Kehadiran Basuki Tjahaja Purnama (atau kerap disapa Ahok) di Pertamina memang membawa perubahan positif.
Dengan jabatan sebagai Komisaris Utama, Ahok menggerakan perusahaan BUMN ini agar terus menerus berbenah dan berinovasi. Termasuk di bidang investasinya.
Harus diakui, memang bukan Ahok kalau tidak membuat kontroversi namanya. Ia selalu penuh dengan sensasi, namun juga berisi substansi. Ia dibenci, tetapi juga dicintai.
Sikapnya yang keras, tegas, dan blak-blakan menjadi antitesa dari pejabat publik kita yang kerap diplomatis dan penuh kompromi selama ini.
Tapi justru sikap jujur seperti itu yang sebenarnya disukai masyarakat. Kebijakan yang rasional demi kebaikan jangka panjang memang butuh sosok berani seperti dia.
Seperti baru-baru ini, Ahok menyatakan bahwa Pertamina akan menutup sebagian kilang minyaknya. Pernyataan ini tentu saja membuat publik bertanya-tanya, kenapa begitu?
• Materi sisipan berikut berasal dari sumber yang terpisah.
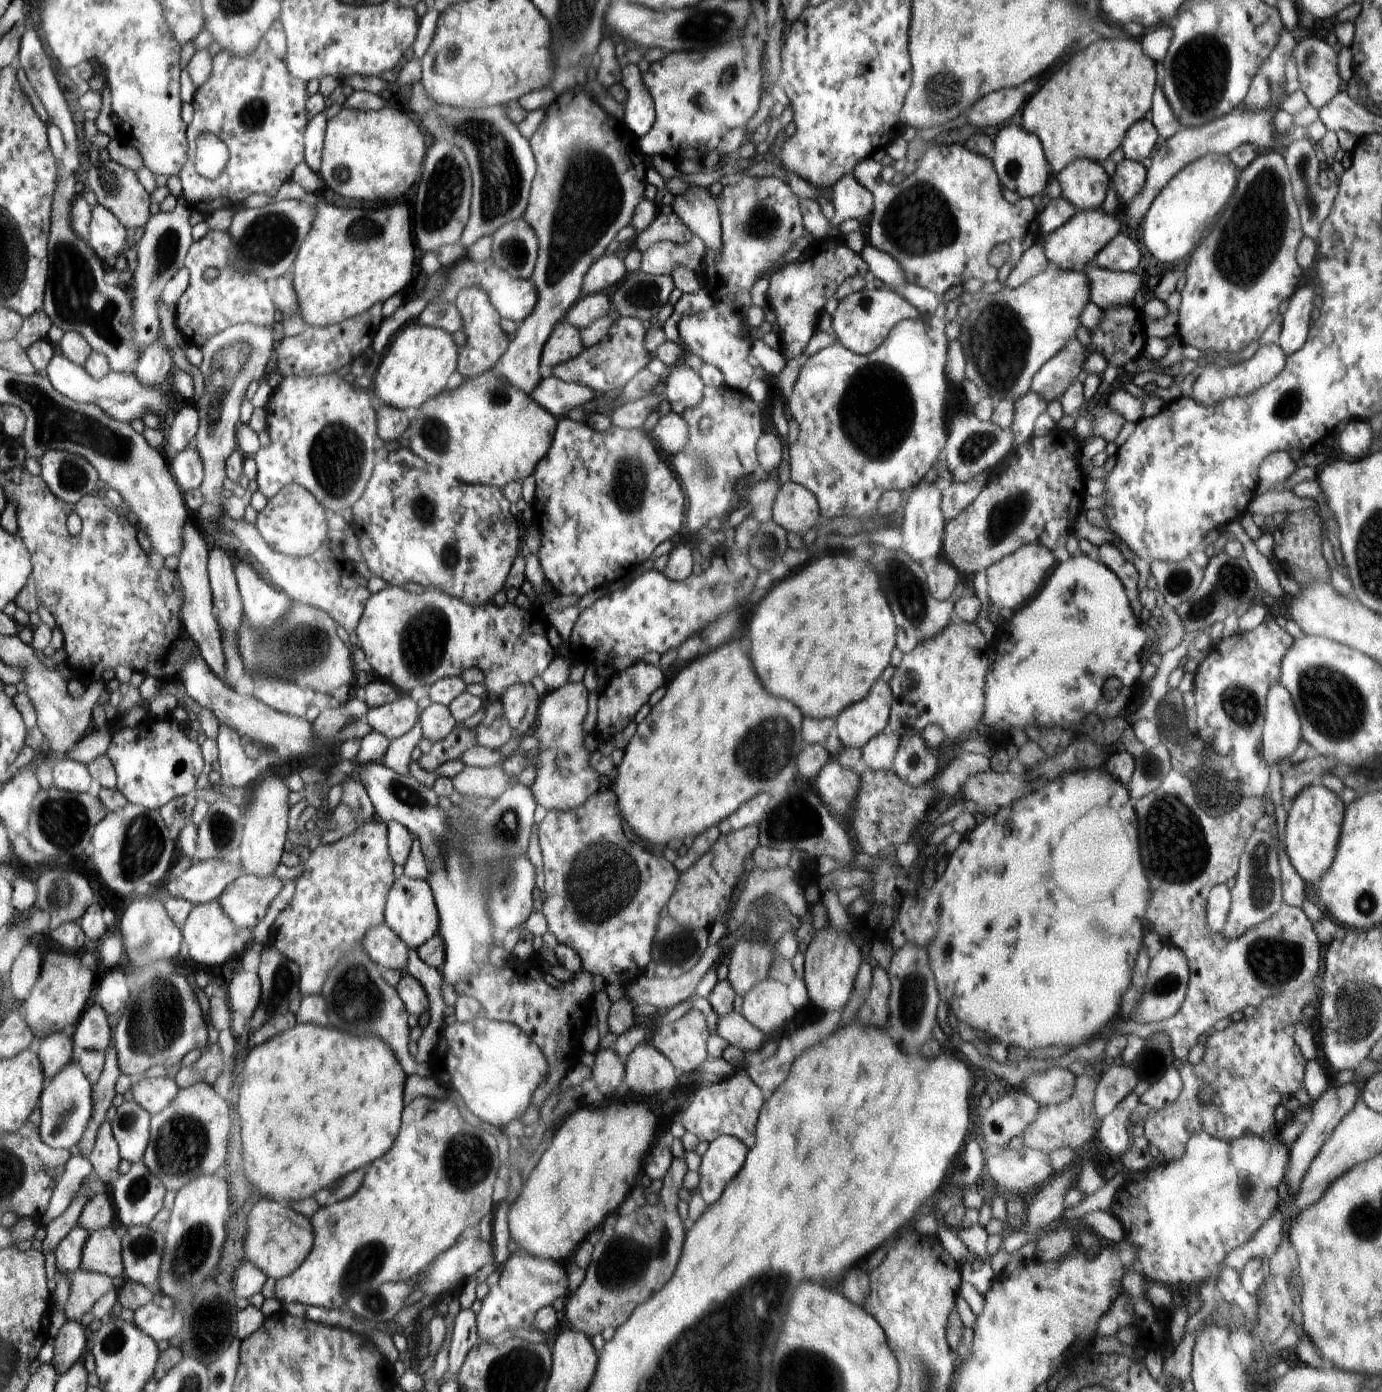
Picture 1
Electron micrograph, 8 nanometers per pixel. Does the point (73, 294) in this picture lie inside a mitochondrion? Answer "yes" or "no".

Ternyata itu didasari oleh pertimbangan efisiensi dan kapasitas produksi. Pertamina tengah menyiapkan skema jangka panjang untuk menjadi produsen utama migas nasional.
Dari enam kilang yang dimiliki Pertamina, sebagian dinilai sudah tidak efisien lagi. Oleh karena itu, sudah layak ditutup dan digantikan dengan yang baru. Penutupan itu sekaligus sebagai upaya mendorong integrasi kilang minyak dengan produk petrokimia.
Ada dua lokasi yang diproyeksikan akan dikembangkan sebagai kilang terintegrasi petrokimia, yakni Kilang Tuban dan Kilang Balongan.
Rencana tersebut selaras dengan prioritas investasi Pertamina untuk tahun depan. Di antaranya adalah Pembangunan kilang bahan bakar minyak (BBM) dan petrokimia.